What to produce →
Copy the material below line for line, without changing anything.

Stored records:

◆ ◆ ◆

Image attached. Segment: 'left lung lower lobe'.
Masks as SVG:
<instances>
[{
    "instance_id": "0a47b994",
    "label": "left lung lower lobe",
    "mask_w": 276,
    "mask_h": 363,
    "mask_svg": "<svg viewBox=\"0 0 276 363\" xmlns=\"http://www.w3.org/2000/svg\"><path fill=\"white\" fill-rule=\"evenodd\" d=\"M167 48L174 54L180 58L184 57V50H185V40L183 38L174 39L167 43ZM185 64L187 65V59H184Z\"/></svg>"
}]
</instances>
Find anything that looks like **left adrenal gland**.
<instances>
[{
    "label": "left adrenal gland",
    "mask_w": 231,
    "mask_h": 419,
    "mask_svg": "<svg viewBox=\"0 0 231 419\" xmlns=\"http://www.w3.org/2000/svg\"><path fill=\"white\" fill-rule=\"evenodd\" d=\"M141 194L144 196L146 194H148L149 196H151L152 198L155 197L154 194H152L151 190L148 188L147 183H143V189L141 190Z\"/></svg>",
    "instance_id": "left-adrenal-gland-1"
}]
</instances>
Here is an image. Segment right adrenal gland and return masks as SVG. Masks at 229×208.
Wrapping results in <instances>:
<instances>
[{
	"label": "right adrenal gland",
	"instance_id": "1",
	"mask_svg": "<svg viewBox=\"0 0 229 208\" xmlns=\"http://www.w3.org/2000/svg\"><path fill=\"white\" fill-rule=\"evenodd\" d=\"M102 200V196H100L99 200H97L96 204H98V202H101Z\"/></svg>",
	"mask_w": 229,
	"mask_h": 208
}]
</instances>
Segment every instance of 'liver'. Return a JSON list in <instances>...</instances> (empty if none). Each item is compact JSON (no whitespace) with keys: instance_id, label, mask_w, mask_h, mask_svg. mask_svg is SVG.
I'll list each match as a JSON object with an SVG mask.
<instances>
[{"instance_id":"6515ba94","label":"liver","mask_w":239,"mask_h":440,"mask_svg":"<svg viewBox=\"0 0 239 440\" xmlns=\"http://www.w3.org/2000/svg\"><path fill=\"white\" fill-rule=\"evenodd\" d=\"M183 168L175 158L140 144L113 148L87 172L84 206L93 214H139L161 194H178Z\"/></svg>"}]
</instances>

◆ ◆ ◆

Final result →
Image attached. Segment: 'left lung lower lobe'.
Masks as SVG:
<instances>
[{
    "instance_id": "0a47b994",
    "label": "left lung lower lobe",
    "mask_w": 276,
    "mask_h": 363,
    "mask_svg": "<svg viewBox=\"0 0 276 363\" xmlns=\"http://www.w3.org/2000/svg\"><path fill=\"white\" fill-rule=\"evenodd\" d=\"M167 48L174 54L180 58L184 57V50H185V40L183 38L174 39L167 43ZM185 64L187 65V59H184Z\"/></svg>"
}]
</instances>
Find anything that looks like **left adrenal gland**.
<instances>
[{
    "label": "left adrenal gland",
    "mask_w": 231,
    "mask_h": 419,
    "mask_svg": "<svg viewBox=\"0 0 231 419\" xmlns=\"http://www.w3.org/2000/svg\"><path fill=\"white\" fill-rule=\"evenodd\" d=\"M141 194L144 196L146 194H148L149 196H151L152 198L155 197L154 194H152L151 190L148 188L147 183H143V189L141 190Z\"/></svg>",
    "instance_id": "left-adrenal-gland-1"
}]
</instances>
Here is an image. Segment right adrenal gland and return masks as SVG. Masks at 229×208.
Wrapping results in <instances>:
<instances>
[{
	"label": "right adrenal gland",
	"instance_id": "1",
	"mask_svg": "<svg viewBox=\"0 0 229 208\" xmlns=\"http://www.w3.org/2000/svg\"><path fill=\"white\" fill-rule=\"evenodd\" d=\"M102 200V196H100L99 200H97L96 204H98V202H101Z\"/></svg>",
	"mask_w": 229,
	"mask_h": 208
}]
</instances>
Segment every instance of 'liver'. Return a JSON list in <instances>...</instances> (empty if none). Each item is compact JSON (no whitespace) with keys: instance_id, label, mask_w, mask_h, mask_svg. mask_svg is SVG.
I'll list each match as a JSON object with an SVG mask.
<instances>
[{"instance_id":"6515ba94","label":"liver","mask_w":239,"mask_h":440,"mask_svg":"<svg viewBox=\"0 0 239 440\" xmlns=\"http://www.w3.org/2000/svg\"><path fill=\"white\" fill-rule=\"evenodd\" d=\"M183 168L175 158L140 144L113 148L87 172L84 206L93 214H139L161 194H178Z\"/></svg>"}]
</instances>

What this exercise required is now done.